# DIRECTIONS:
**a.** From the axe forum thread below, copy the passage between "http://www.bestmadeco.com/collections/axes" and "made in Minnesota.", inclusive.
**b.** Name every user who posts in the axe forum thread below.

### GIVEN TEXT

# Best Made Co. Splitting Axe



## Pallet Pete (Apr 2, 2013)

http://www.bestmadeco.com/collections/axes

Anybody ever hear of them or own one ? What's your thoughts ?

I am looking for a new axe my Fiskars failed on me tonight and I am getting a new one mailed out tomorrow. It made me think I should get a second backup axe and then I got to thinking about US made when I came across these axes made in Minnesota.

Pete


----------



## Foragefarmer (Apr 3, 2013)

I have seen it all an art axe for the discriminating buyer. I wonder if any hipsters are buying them? And a clothing line? $200 extra for a little paint on the handle?


----------



## gerry100 (Apr 3, 2013)

Does one actually swing those things or are they displayed over the mantle?


----------



## Pallet Pete (Apr 3, 2013)

Foragefarmer said:


> I have seen it all an art axe for the discriminating buyer. I wonder if any hipsters are buying them? And a clothing line? $200 extra for a little paint on the handle?



First I am not a hipster ! Second paint really many axes have paint ! Third if you don't appreciate a good quality axe head your missing out and fourth I asked for experienced or knowledgable reviews not its a hipster axe so it sucks. I have been splitting wood for as long as I remember and there is a world of difference in a cheap axe head and a quality axe head notice I did not say expensive. Personally I like the feel of a wood handle and a well weighted head when I swing an axe. My fiskars is a great axe but it is not perfect. The head fell off last night which blew my mind givin the quality that said it is lifetime warrenty so I don't need to buy another but I want to. I love new toys ! 

Pete


----------



## Bigg_Redd (Apr 3, 2013)

They seem expensive.  I'd be shocked if they split as good as a Fiskars,  and thunderstruck if they actually split better.


----------



## Pallet Pete (Apr 3, 2013)

Bigg_Redd said:


> They seem expensive.  I'd be shocked if they split as good as a Fiskars,  and thunderstruck if they actually split better.


Hey Red I am hoping they are as good as some of the Swedish axes those are the bees knees ! Really I just want to buy a US made axe of that quality. My old wetterlings was a really good axe better than fiskars to be honest however I lost it when we moved 7 years ago that was a sad day ! 

Pete


----------



## jeff_t (Apr 3, 2013)

Did they have a 'splitting axe', with a different head design? All I saw were felling axe and Hudson Bay, but I am looking from my phone.


----------



## Jags (Apr 3, 2013)

Pete - from what I can tell, those are all chopping (felling) axes, not a single splitting axe in the bunch.  Notice, those are unfinished.  I believe the reason for that is the competition boys all have their own "finishing" touches they put on them.


----------



## Pallet Pete (Apr 3, 2013)

Jags said:


> Pete - from what I can tell, those are all chopping (felling) axes, not a single splitting axe in the bunch.  Notice, those are unfinished.  I believe the reason for that is the competition boys all have their own "finishing" touches they put on them.

######
### INPUT DATA

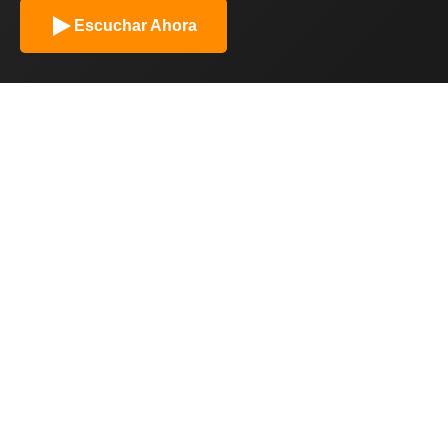
Escuchar Ahora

######

# SOLUTION LIST:
**a.**
http://www.bestmadeco.com/collections/axes

Anybody ever hear of them or own one ? What's your thoughts ?

I am looking for a new axe my Fiskars failed on me tonight and I am getting a new one mailed out tomorrow. It made me think I should get a second backup axe and then I got to thinking about US made when I came across these axes made in Minnesota.

**b.** Pallet Pete, Foragefarmer, gerry100, Bigg_Redd, jeff_t, Jags